Excerpt provided =
Joint legal custody has been generally defined as joint authority and responsibility for
making major decisions regarding the child’s welfare. Elsome v. Elsome, 257 Neb. 889, 601
N.W.2d 537 (1999). Joint physical custody means mutual authority and responsibility of the
parents regarding the child’s place of residence and the exertion of continuous blocks of
parenting time by both parents over the child for significant periods of time. Elsome v. Elsome,
supra; Hill v. Hill, 20 Neb. App. 528, 827 N.W.2d 304 (2013). Neb. Rev. Stat. § 42-364(2)
(Cum. Supp. 2012) provides that “[c]ustody shall be determined on the basis of the best interests
of the child, as defined in the Parenting Act” and in subsection (3), which provides:
Custody of a minor child may be placed with both parents on a joint legal custody or joint
physical custody basis, or both, (a) when both parents agree to such an arrangement in the
parenting plan and the court determines that such an arrangement is in the best interests
of the child or (b) if the court specifically finds, after a hearing in open court, that joint
physical custody or joint legal custody, or both, is in the best interests of the minor child
regardless of any parental agreement or consent.
The Parenting Act, in Neb. Rev. Stat. § 43-2929(1) (Cum. Supp. 2012), requires that a parenting
plan “serve the best interests of the child.” Neb. Rev. Stat. § 43-2923 (Cum. Supp. 2012)

Supplied data =
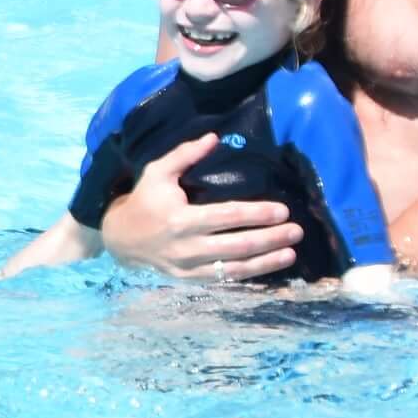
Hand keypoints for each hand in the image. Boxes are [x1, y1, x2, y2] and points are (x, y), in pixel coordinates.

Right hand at [99, 136, 303, 283]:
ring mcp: (189, 266)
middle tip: (296, 231)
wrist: (120, 238)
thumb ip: (185, 155)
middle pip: (237, 245)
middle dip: (270, 239)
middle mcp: (187, 245)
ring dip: (267, 261)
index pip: (227, 216)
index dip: (257, 214)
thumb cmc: (144, 200)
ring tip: (291, 253)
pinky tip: (269, 267)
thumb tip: (214, 138)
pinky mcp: (191, 279)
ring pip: (235, 267)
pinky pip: (225, 279)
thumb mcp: (157, 172)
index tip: (282, 210)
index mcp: (180, 218)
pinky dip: (250, 275)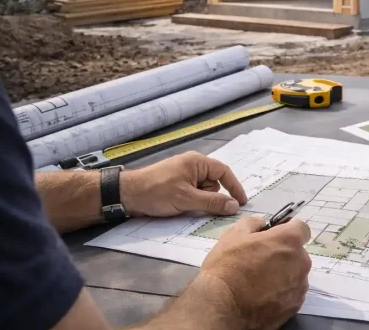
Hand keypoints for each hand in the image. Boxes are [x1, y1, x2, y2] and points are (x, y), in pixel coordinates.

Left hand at [120, 151, 247, 216]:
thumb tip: (234, 206)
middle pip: (214, 183)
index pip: (224, 172)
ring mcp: (184, 175)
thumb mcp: (186, 199)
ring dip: (198, 201)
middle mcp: (193, 166)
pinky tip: (179, 206)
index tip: (241, 202)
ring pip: (204, 191)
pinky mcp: (177, 185)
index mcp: (197, 162)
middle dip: (209, 197)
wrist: (127, 195)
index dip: (234, 187)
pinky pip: (193, 194)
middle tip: (194, 204)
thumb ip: (212, 203)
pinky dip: (191, 202)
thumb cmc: (156, 192)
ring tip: (181, 204)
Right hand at [200, 217, 311, 329]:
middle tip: (260, 261)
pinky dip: (281, 293)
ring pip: (295, 274)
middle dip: (283, 254)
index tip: (275, 236)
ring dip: (283, 274)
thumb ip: (253, 223)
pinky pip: (291, 293)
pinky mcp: (295, 306)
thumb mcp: (233, 235)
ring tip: (259, 282)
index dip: (288, 230)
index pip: (301, 228)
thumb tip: (261, 224)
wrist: (222, 307)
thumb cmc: (227, 267)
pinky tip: (262, 296)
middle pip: (297, 253)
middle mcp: (301, 262)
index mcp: (289, 241)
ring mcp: (299, 286)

Required action 1 =
In the excerpt on joint custody, how is joint legal custody generally defined?
Required action 2 =
Repeat the part of the joint custody excerpt that runs from "(Cum. Supp. 2012) provides" up to and including "agreement or consent.".

Task solution 1 =
Joint legal custody is generally defined as joint authority and responsibility for making major decisions regarding the child’s welfare.

Task solution 2 =
(Cum. Supp. 2012) provides that “[c]ustody shall be determined on the basis of the best interests
of the child, as defined in the Parenting Act” and in subsection (3), which provides:
Custody of a minor child may be placed with both parents on a joint legal custody or joint
physical custody basis, or both, (a) when both parents agree to such an arrangement in the
parenting plan and the court determines that such an arrangement is in the best interests
of the child or (b) if the court specifically finds, after a hearing in open court, that joint
physical custody or joint legal custody, or both, is in the best interests of the minor child
regardless of any parental agreement or consent.